Texte à lire:
----
Le sida n'arrange rien. Il mine ce qui reste des structures familiales, condamnant les enfants à une précarité accrue. Les femmes, surtout celles qui sont qui ont entre quinze et vingt-quatre ans, sont les plus touchées par l'épidémie. L'Afrique du Sud détient le triste record du plus haut taux de viols dans le monde. Les rapports sexuels violents favorisent la transmission du virus.
Sans travail et sans famille, déracinés et insécurisés, les hommes n'ont que la sexualité pour s'affirmer et restaurer – faussement – une image de soi positive. Pour être un homme, il faut des petites amies, et plusieurs à la fois si possible pour être sûr de ne jamais en manquer. La crise de la masculinité est un des facteurs qui contribuent le plus à la diffusion du VIH. J'en vois les signes partout. Dans l'institution où se trouvait Sibusiso, on a relevé récemment cinq cas de viols ou de tentatives de viols entre enfants. Là aussi il y a une conspiration du silence. Les adultes ne répondent que mollement au problème. Les vingt-huit grossesses d'adolescentes dans l'école de Thandazile sont un autre exemple. C'est à croire que, pour ces jeunes, la sexualité est la seule manière de s'affirmer.
----
Consigne:
Les trois affirmations suivantes sont-elles conformes au texte sur le sida ci-dessus ? Répondez par oui ou par non à chacune, en citant textuellement les mots du texte qui tranchent.
1. L'Afrique du Sud connaît le plus haut taux de viols au monde.
2. Les adultes réagissent avec fermeté aux viols entre enfants.
3. L'école de Thandazile a compté vingt-huit grossesses d'adolescentes.
----
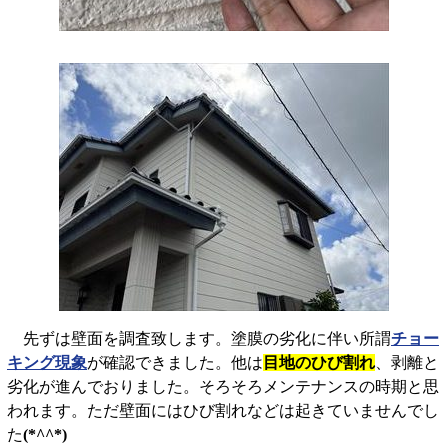
先ずは壁面を調査致します。塗膜の劣化に伴い所謂
チョー
キング現象
が確認できました。他は
目地のひび割れ
、剥離と
劣化が進んでおりました。そろそろメンテナンスの時期と思
われます。ただ壁面にはひび割れなどは起きていませんでし
た
(*^^*)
----
Réponse:
1. Oui : « L'Afrique du Sud détient le triste record du plus haut taux de viols dans le monde. »
2. Non : « Les adultes ne répondent que mollement au problème. »
3. Oui : « Les vingt-huit grossesses d'adolescentes dans l'école de Thandazile sont un autre exemple. »